Gezi kalkışmasının puslu günleriydi. Birileri Başbakan Erdoğan'a kesin düşer gözüyle bakıyordu; birileri de "ne olur ne olmaz" diye safını belli etmemeye bakıyordu.
bakıyordu. Başbakan Erdoğan, o gerilimli süreçte iki gün üst üste protestoculardan oluşan heyetlerle görüştü; hem dinledi hem de kendi zaviyesini anlattı. Nihayetinde eylemcilerin sözcüsü gece yarısı canlı yayında Taksim'in iki haftadır işgal edilmesine son vereceklerini düşündüren ifadeleri içeren bir basın açıklaması yaptı. Ertesi gün özellikle "Kızıl Soros'un adamları", eylemcileri geri çekilmemeleri ve polise direnmeleri gerektiği yönünde iknaya uğraştı. Bir kısmı çekildi, kalanlar polisle çatıştı.
Devletin terörle mücadele tarihinde ilk kez farklı bir yolu denediği dönem ile cumhuriyet tarihinin en geniş ayaklanmasının çakışması tesadüf değildi. Uzun zamandır "pişirilen" sürecin bir ürünüydü. Atatürk Kültür Merkezi de insanların kafasını bulandırmak için öne sürülen "malzeme"lerden birisiydi.
Başbakan Erdoğan, binanın ne kadar atıl olduğunu, depreme dayanıklı olmadığını, halk sağlığı için tehdit olduğunu ve zaten yıllardır potansiyelince kullanılamadığını ne kadar anlatsa da, yeni bir kültür merkezi inşa edeceklerini, eski yapının geleneğini ihya edeceklerini ne kadar söylese de durmadılar. İstanbul Teknik Üniversitesi tarafından hazırlanan raporda binanın yenilemeye uygun olmadığı, depreme dayanıklılık arz etmediği belgelendi. Duvarların döküldüğü, kolon ve kirişilerden görünen demirlerin çürüdüğü gösterildi. Ancak yargıya başvurup istedikleri yürütmeyi durdurma kararını alan CHP zihniyetli çevreler sayesinde yeniden yapım yıllar sonraya bırakıldı. Erdoğan'ın gönlünden geçen, İstanbul 2010'da "Avrupa Kültür Başkenti" ilan edilmeden bu yapının ülkemize kazandırılmasıydı ama olmadı.
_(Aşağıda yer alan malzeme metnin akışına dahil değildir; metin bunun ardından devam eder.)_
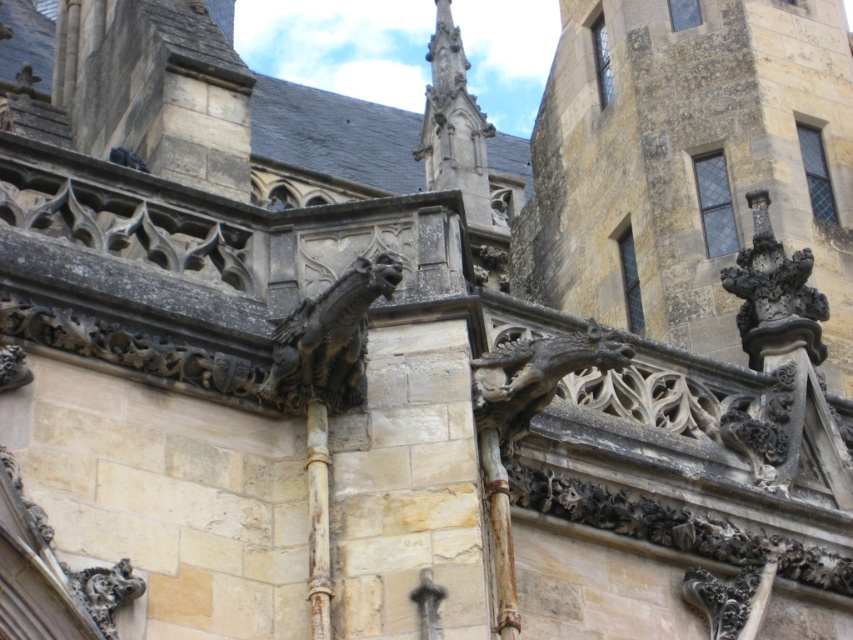
Question: Does dark stone gargoyle at center come in front of carved stone gargoyle at upper right?

Choices:
 (A) yes
 (B) no

Answer: (A)

Question: Can you confirm if dark stone gargoyle at center is wider than carved stone gargoyle at upper right?

Choices:
 (A) yes
 (B) no

Answer: (B)

Question: Which point appears farthest from the camera in this image?

Choices:
 (A) (374, 280)
 (B) (769, 310)

Answer: (B)

Question: Is dark stone gargoyle at center to the right of carved stone gargoyle at upper right from the viewer's perspective?

Choices:
 (A) yes
 (B) no

Answer: (B)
Erdoğan o dönem çok tartışılan şu sözlerle sitem etmişti: "AKM'nin yanında, arkasında alanlar var. 'Burayı yıkıp yerine buraları da ekleyerek Taksim'e yakışan dev eseri inşa edelim' dedik. Ona da inanmadılar. 'Yok, yapmayacaksınız, öyle bırakacaksınız' dediler. Arkadaşım, ben ülkeme, insanıma düşman mıyım? AKM'yi 2010'a yetiştirebileceğimiz halde bunu yapamadık. Öyle bir şey ki siz adım atıyorsunuz, yargı karşınızda. Şimdi yargı bu ifadelerime kızacak, biliyorum. Yargı kararında, projenin niye olamayacağının anlatılması gerekir. 'Niye olamaz?'; bir söyleyin 'niye'sini. Projeyse proje, hizmetse hizmet... Bunu ülkemiz için yapıyoruz. Ciğerlerimize kadar bize kan ağlatıyorlar, kan... AKM'yi 2010'a yetiştiremedik. Şimdi sadece restorasyon yapılıyor. Türkiye'de işler neden zor yürüyor, işte size bir örnek..."
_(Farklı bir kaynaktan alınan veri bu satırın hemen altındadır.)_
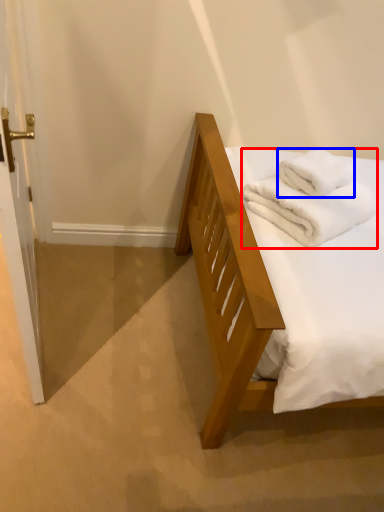
Question: Which of the following is the farthest to the observer, bath towel (highlighted by a red box) or bath towel (highlighted by a blue box)?

Choices:
 (A) bath towel
 (B) bath towel

Answer: (B)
Erdoğan'ın "Ciğerlerimize kadar bize kan ağlatıyorlar" dediği çevreler, bugün AKM'ye en çok gidecek ama yine de beğenmeyecek bir kulp bulacak olan çevreler. "Yıktırmayız" deyip dogmatik bir inançla sarıldıkları yerden bir çiçek daha filizlendi. 2040 kişilik opera salonu, 802 kişilik tiyatro salonu, çocuk sanat merkezi, resim galerisi, çok amaçlı salon, müzik kayıt stüdyoları, sanat ihtisas kütüphanesi, cep sineması ve tasarım dükkânı ile devleşen AKM, ülkemize hayırlı olsun.
Velhasıl ne AVM yapıldı ne de Atatürk'ün ismi silindi; bir "pardon" bile diyemeyen "istemezük" siyaseti ise tüm umarsızlığı ile varlığını sürdürüyor.